Staff argue that extending the partnership will give OSEG more time and flexibility to recover from the effects of the pandemic and find additional financial partners if necessary. At the same time, staffers say the city will be protected from covering any deficits for an additional decade.
But Capital Coun. Shawn Menard, who represents the Glebe, said he’s not convinced the proposal would benefit taxpayers in the long run.
“There is no way to guarantee that the proposal will keep OSEG solvent for more than a year, and no contingencies for what happens should we find ourselves in this exact same situation in the near future,” he said in a statement.
Menard also questioned the timing of the report, noting the auditor general’s review of the Lansdowne agreement is set to be tabled at a committee meeting on Nov. 24 – just one day before council would consider a revamped deal with OSEG.
“The city report purports to represent the best way to help OSEG continue without any business case or consideration of other options for the public or councillors,” he said, calling it “a short-sighted stop-gap measure created out of panic and without sufficient reflection, which could turn into a long-term liability for Ottawa.”
Goudie, however, countered that OSEG’s owners have a deep attachment to the community and have no intention of abandoning the site.
“This partnership hasn’t been solvent since its inception,” he said. “It has persevered … on the backs of our partners’ investment. What we are proposing is to let that continue.
“The OSEG partners … could have chosen a path that says, ‘This isn’t in my best interest – emotionally, financially – and they could have chosen a different route. They haven’t chosen that route. I think that demonstrates their commitment to this project.”
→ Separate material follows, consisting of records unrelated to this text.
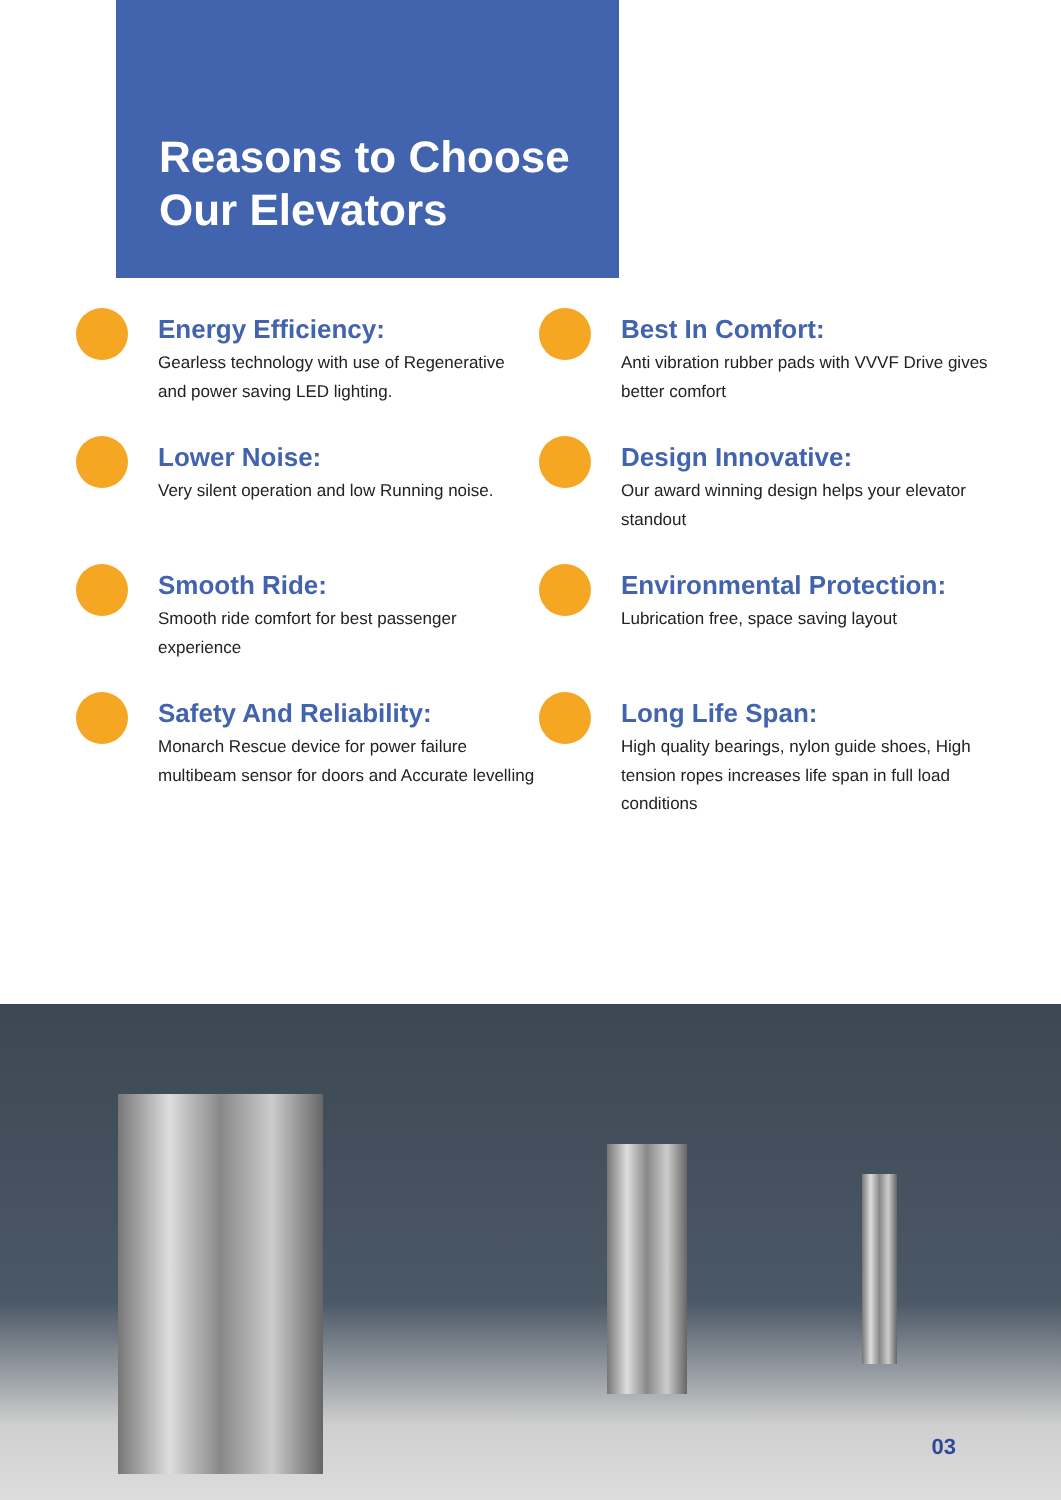Reasons to Choose Our Elevators
Energy Efficiency:
Gearless technology with use of Regenerative and power saving LED lighting.
Best In Comfort:
Anti vibration rubber pads with VVVF Drive gives better comfort
Lower Noise:
Very silent operation and low Running noise.
Design Innovative:
Our award winning design helps your elevator standout
Smooth Ride:
Smooth ride comfort for best passenger experience
Environmental Protection:
Lubrication free, space saving layout
Safety And Reliability:
Monarch Rescue device for power failure multibeam sensor for doors and Accurate levelling
Long Life Span:
High quality bearings, nylon guide shoes, High tension ropes increases life span in full load conditions
03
The report also proposes a working group composed of representatives from OSEG and the city that would examine ways of boosting attendance at Lansdowne and generating more income from the property.
Goudie said OSEG is open to new ideas for enhancing the site that could include additional housing and other forms of intensification.
“Lansdowne is a regional asset, and I think to understand how Lansdowne can reach its potential, we should be reaching out to the region,” he said. “The city will run this process, but we are game to hear all of people's ideas and thoughts of Lansdowne should evolve into.”
The city's finance and economic development committee will consider the report on Nov. 12.